Na presente sociedade, é extremamente importante sublinhar aspetos essenciais, detalhes meritórios, e eu sinto que o assunto da leitura, integrada na escrita, não tem a visibilidade necessária. A leitura e a escrita vêm a ser fatores fundamentais para a inserção do ser humano na sociedade atual. O ato de ler compromete de forma extremamente benéfica o nosso dia-a-dia. Ler é, de facto, um pouco como viajar, é um pouco como amplificar as sensações, os sentimentos, é experienciar uma vida para além da nossa. Ler é o paradoxo de andar estando parado, de ver um mundo inteiro apenas seguindo um conjunto de letras, é o pleonasmo de entrar para dentro, não só de um livro, não só de um outro ponto de vista, mas também de uma outra dimensão.

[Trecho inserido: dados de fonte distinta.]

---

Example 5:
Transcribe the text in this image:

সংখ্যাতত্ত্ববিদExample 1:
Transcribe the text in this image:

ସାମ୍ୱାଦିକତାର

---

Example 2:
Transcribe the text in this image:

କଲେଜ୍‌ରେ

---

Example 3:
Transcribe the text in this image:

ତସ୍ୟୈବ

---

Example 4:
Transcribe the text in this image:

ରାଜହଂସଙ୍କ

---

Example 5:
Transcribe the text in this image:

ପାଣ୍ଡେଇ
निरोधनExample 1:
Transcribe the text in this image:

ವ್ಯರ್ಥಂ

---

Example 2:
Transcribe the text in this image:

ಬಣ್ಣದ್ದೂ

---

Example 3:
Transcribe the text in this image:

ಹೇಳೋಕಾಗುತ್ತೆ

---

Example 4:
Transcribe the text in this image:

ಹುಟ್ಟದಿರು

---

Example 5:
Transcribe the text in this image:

Para muitos, a palavra leitura, equiparada a escrita, designa um ato quase impossível, mas, apesar disto, estes dois são extremamente importantes. A leitura é, realmente, uma tarefa essencial, é algo que devemos e, arrisco-me a dizer, temos de fazer. Ela ajuda-nos primeiramente a interiorizar métodos e a ter contacto com formas bem redigidas que, no futuro, serão, até inconscientemente, integradas nas nossas próprias redações. Lembro-me perfeitamente, em tempos de descoberta, onde ainda era prematuro o meu conhecimento, de ouvir palavras novas e, involuntariamente, usá-las em todos os momentos propícios, como se a palavra que usara outrora fosse substituída por uma melhor. Ao lermos acontece o mesmo, abdicamos de hábitos textuais passados em prol de novos e melhorados, que nos chegam através do decorrer visual das páginas de Eça de Queirós, Fernando Pessoa ou qualquer outro autor.

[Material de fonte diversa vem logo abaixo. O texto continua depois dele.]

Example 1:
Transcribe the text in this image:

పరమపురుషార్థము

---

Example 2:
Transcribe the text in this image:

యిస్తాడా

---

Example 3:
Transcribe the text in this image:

Convém referir que a leitura não nos transmite apenas isto, métodos e regras corretas, a leitura é o expressar de ideias, é o culminar de um pensamento crítico e enriquece-nos ao ponto de, quando fechado um livro, depois da sua leitura, sermos capazes de ver o mundo através dos olhos críticos e pensativos de quem se manifesta sobre o presente, o passado e o futuro. Enriquece-nos ao ponto de, numa posterior iniciativa de escrita, já com novos métodos e regras atualizadas, talvez nos acompanhar também um processo lógico diferente, pois abordamos os temas aos nosso olhos e aos olhos de quem já os abordou outrora. Como quem lê O Perfume, de Patrick Süskind, e, por instantes, na pele de um assassino, percebe o que o move, os seus motivos e a sua ambição inquebrável, facto que nos fará pensar como um quando necessário, e que nos determinará uma qualidade de escrita significativamente mais acentuada.

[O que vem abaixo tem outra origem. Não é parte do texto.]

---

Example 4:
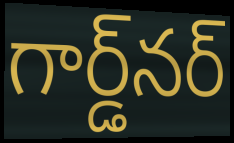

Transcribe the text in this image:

గార్డ్‌నర్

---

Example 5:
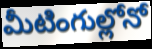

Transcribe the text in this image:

మీటింగుల్లోనోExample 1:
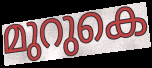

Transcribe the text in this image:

മുറുകെ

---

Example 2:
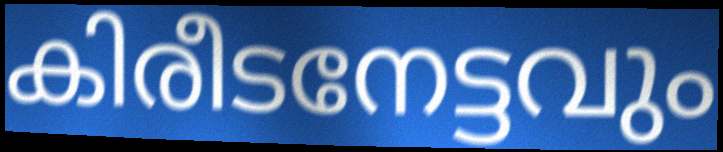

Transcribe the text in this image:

കിരീടനേട്ടവും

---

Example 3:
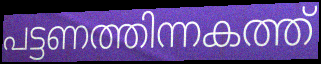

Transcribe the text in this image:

പട്ടണത്തിന്നകത്ത്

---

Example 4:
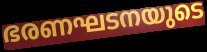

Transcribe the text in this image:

Tudo isto são exemplos de uma matéria essencial, o assunto da escrita diretamente proporcional ao da leitura. O facto de nos considerarmos competentes no que fazemos não impede que sejamos melhores. E mesmo que consigamos pôr numa folha tudo o que pensamos, tudo o que sentimos e tudo o que pretendemos sentir, ao sabor do que os outros sentem, usando a arte de bem ler para posteriormente bem escrever, quem nos lê irá presenciar uma escrita inspirada numa leitura visionada por mais do que um visionário. Para toda a causa existe uma consequência, e é por causa da leitura que a escrita é uma consequência tão distante de limites, tão afastada de conceções restritivas, tão cuidadosamente aprimorada, tão importante.